## WORK REQUEST
Would you transcribe the entries below, beginning at the line with "left eye: (434, 527)" and ending after the line with "right elbow: (435, 364)", exactly, with no picture and nothing more?

(Stored items from a collection)
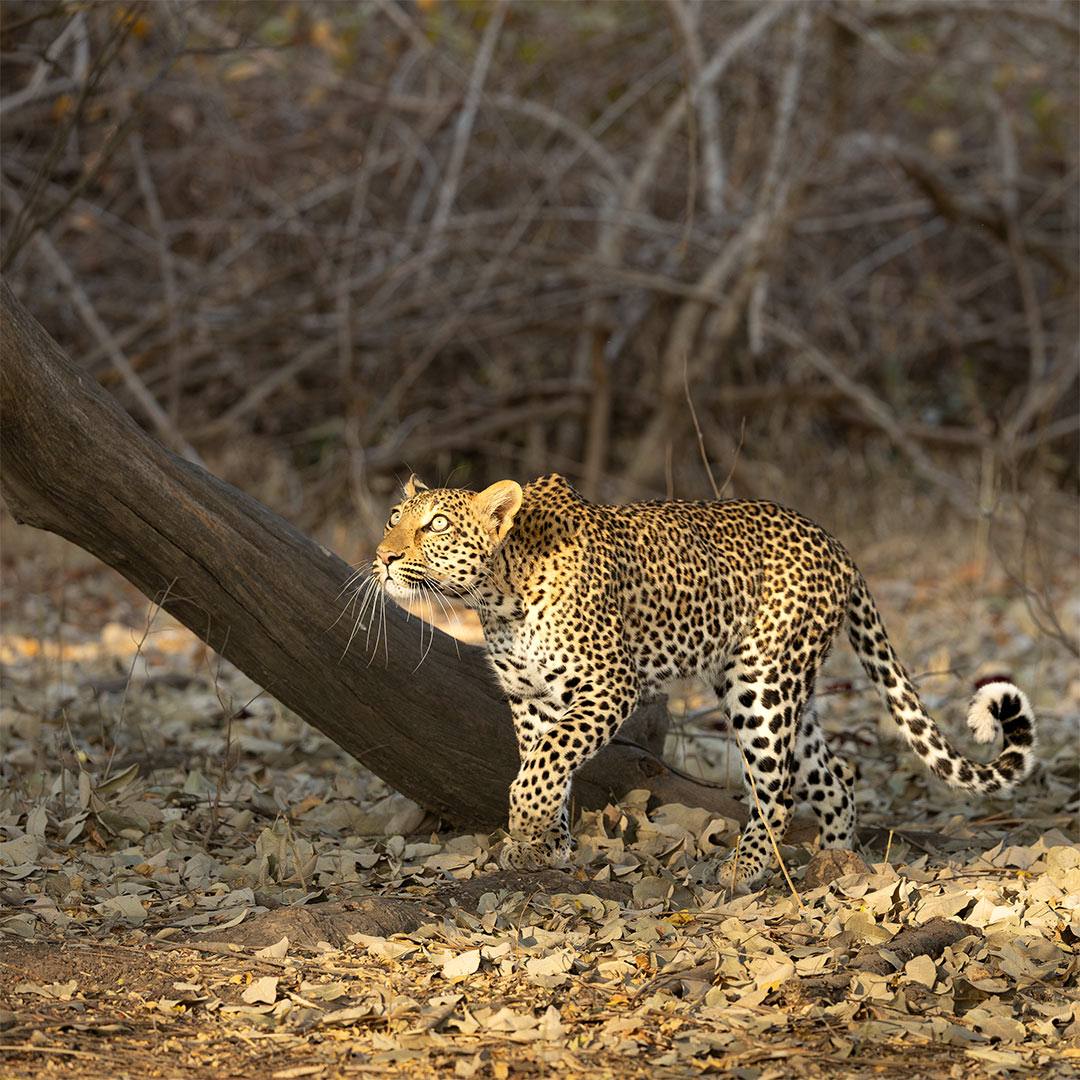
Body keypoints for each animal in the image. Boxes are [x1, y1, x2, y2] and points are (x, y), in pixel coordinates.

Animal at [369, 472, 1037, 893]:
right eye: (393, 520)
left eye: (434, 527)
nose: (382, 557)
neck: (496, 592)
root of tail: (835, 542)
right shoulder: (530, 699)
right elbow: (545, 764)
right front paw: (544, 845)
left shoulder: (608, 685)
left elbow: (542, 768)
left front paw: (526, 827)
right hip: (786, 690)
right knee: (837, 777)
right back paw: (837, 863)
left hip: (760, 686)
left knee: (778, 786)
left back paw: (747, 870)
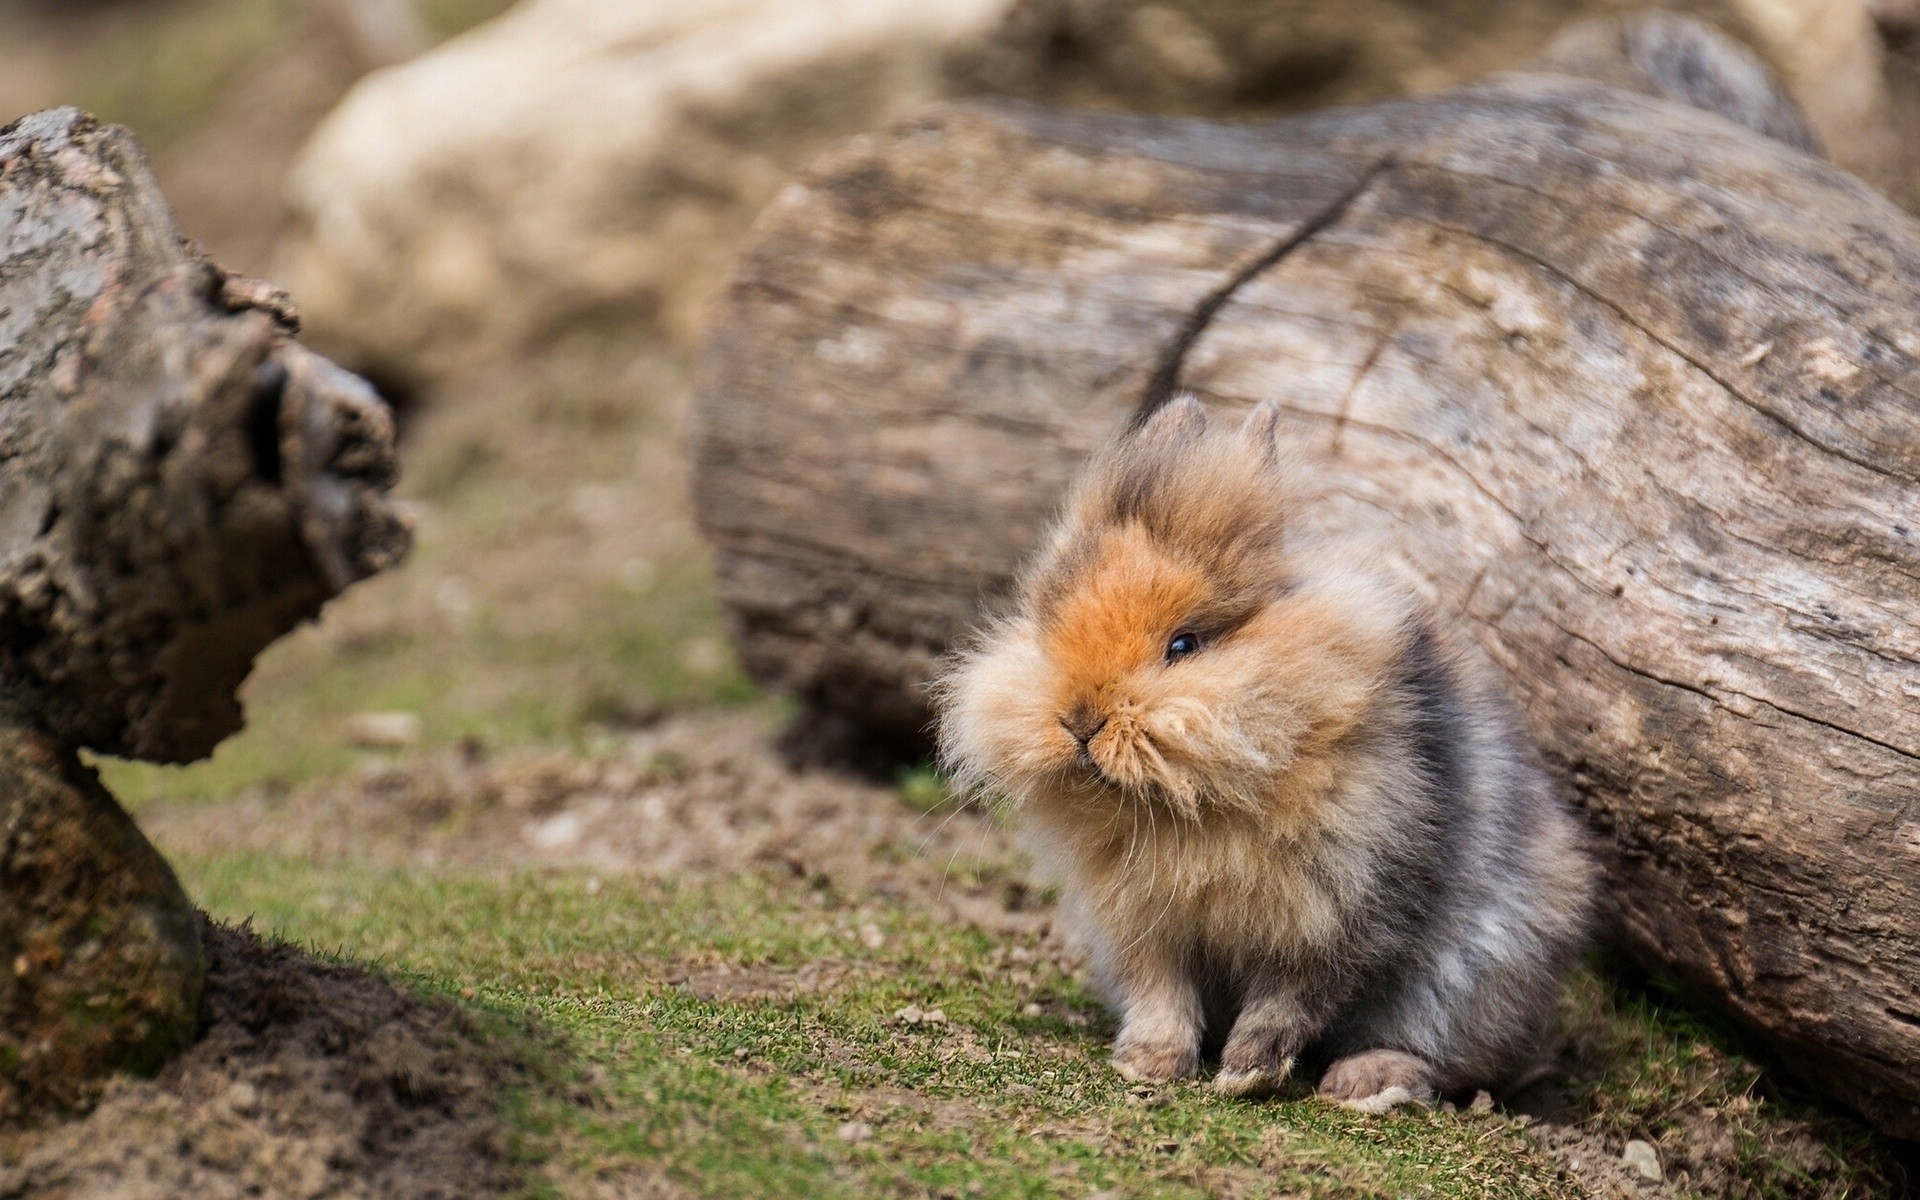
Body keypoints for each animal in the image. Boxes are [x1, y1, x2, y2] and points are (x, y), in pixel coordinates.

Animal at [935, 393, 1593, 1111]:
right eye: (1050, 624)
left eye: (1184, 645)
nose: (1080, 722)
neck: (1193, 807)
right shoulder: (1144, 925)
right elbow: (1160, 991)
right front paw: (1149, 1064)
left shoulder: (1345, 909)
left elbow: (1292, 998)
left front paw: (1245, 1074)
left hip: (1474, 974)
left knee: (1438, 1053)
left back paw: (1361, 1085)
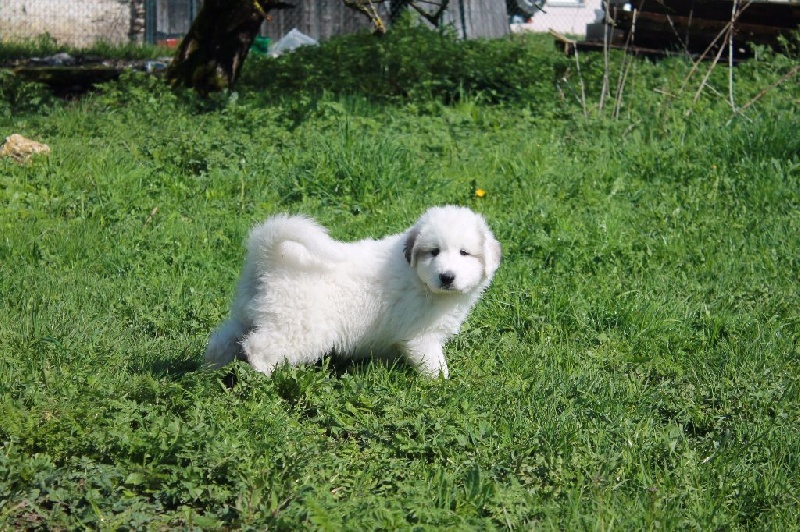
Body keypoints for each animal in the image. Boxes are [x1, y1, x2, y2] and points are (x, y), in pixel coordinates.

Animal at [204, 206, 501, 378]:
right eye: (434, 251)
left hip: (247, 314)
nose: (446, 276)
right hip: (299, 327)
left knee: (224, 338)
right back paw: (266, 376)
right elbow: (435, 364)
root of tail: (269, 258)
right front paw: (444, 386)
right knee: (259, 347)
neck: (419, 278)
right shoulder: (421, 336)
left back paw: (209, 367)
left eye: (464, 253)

## OUTPUT
left eye: (434, 527)
nose: (382, 557)
neck: (496, 592)
root of tail: (835, 542)
right shoulder: (530, 699)
right elbow: (545, 764)
right front paw: (544, 845)
left shoulder: (608, 685)
left elbow: (542, 768)
left front paw: (526, 827)
right hip: (786, 690)
right knee: (837, 777)
right back paw: (837, 863)
left hip: (760, 686)
left knee: (778, 786)
left back paw: (747, 870)
Body keypoints for each animal in the image. Boxes are [x1, y1, x2, y2] and points are (x, y), in pixel coordinates.

Animal at [935, 393, 1593, 1111]:
right eye: (1050, 624)
left eye: (1184, 645)
nose: (1080, 722)
neck: (1193, 807)
right shoulder: (1144, 925)
right elbow: (1160, 991)
right front paw: (1149, 1064)
left shoulder: (1345, 909)
left elbow: (1292, 998)
left front paw: (1245, 1074)
left hip: (1474, 974)
left knee: (1438, 1053)
left back paw: (1361, 1085)
Body keypoints for each animal in the image. Boxes are [x1, y1, x2, y2] and points are (x, y), in pixel coordinates.

Animal at [204, 206, 501, 378]:
right eye: (434, 251)
left hip: (247, 314)
nose: (446, 276)
right hip: (299, 327)
left knee: (224, 338)
right back paw: (266, 376)
right elbow: (435, 364)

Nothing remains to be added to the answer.